Additional remarks phenotype | Mutant/mutation
The mutant expresses a mutated PBANKA_0112100, in which T-to-C transition at position 5468 is introduced. This mutation results resulted in a change of a serine (S) into phenylalanine (F).
Protein (function)
A member of the apicomplexan homolog of plant Apetela2 (ApiAP2) transcription factor (TF) family.
There are 26 members of the ApiAP2 TF family, and despite their similarities, each has unique features in terms of their DNA recognition motifs and their expression patterns during the life cycle of Plasmodium, suggesting distinct functional properties. PBANKA_011210 (referred to here as ApiAP2) is a Pb ApiAP2 family member predominantly expressed in schizonts in the blood stage of the parasite infection in mice and appears to be essential as Pb parasites, in which the gene encoding ApiAP2 was knocked out, were not viable.
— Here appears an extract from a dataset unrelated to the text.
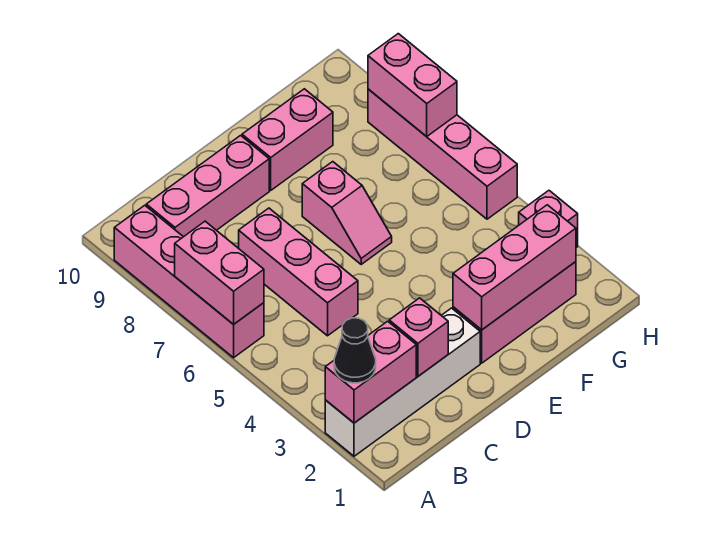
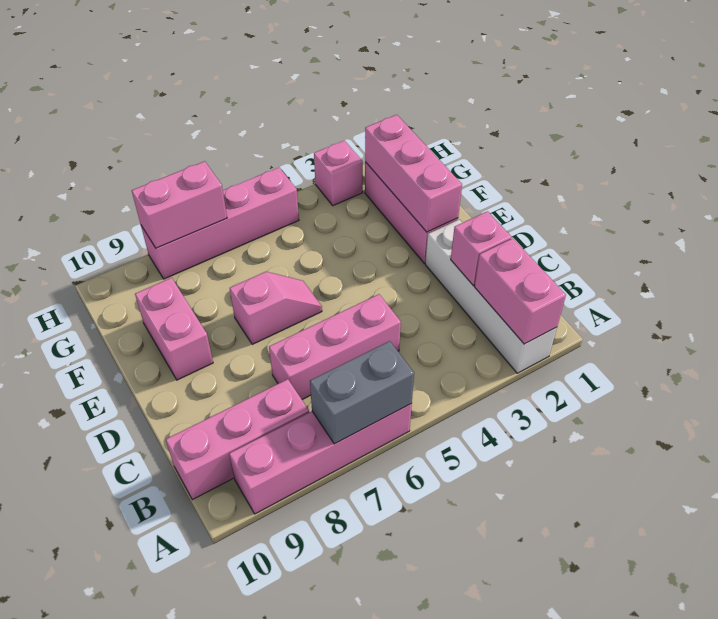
black cone A2 level 3 -> none
pink brick A6:A7 level 2 -> grey brick A6:A7 level 2
pink brick B9:D9 level 1 -> pink brick B8:B10 level 1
Recent comparative genetic screening of rodent Plasmodium strains revealed a non-synonymous SNP (a T-to-C transition at position 5468) in the first DNA binding domain of the ApiAP2 gene. This SNP resulted in a phenylalanine (F) in PbANKA and PbSP11 strains and a serine (S) in PbNK65 and PbK173 strains at amino acid position 1823 of the ApiAP2 protein. Given that this polymorphism is located in the ApiAP2 DNA binding domain and that the biochemical differences between phenylalanine, a hydrophobic aromatic amino acid, and serine, a hydrophilic amino acid, we postulated that these two genes may encode functionally different ApiAP2 proteins.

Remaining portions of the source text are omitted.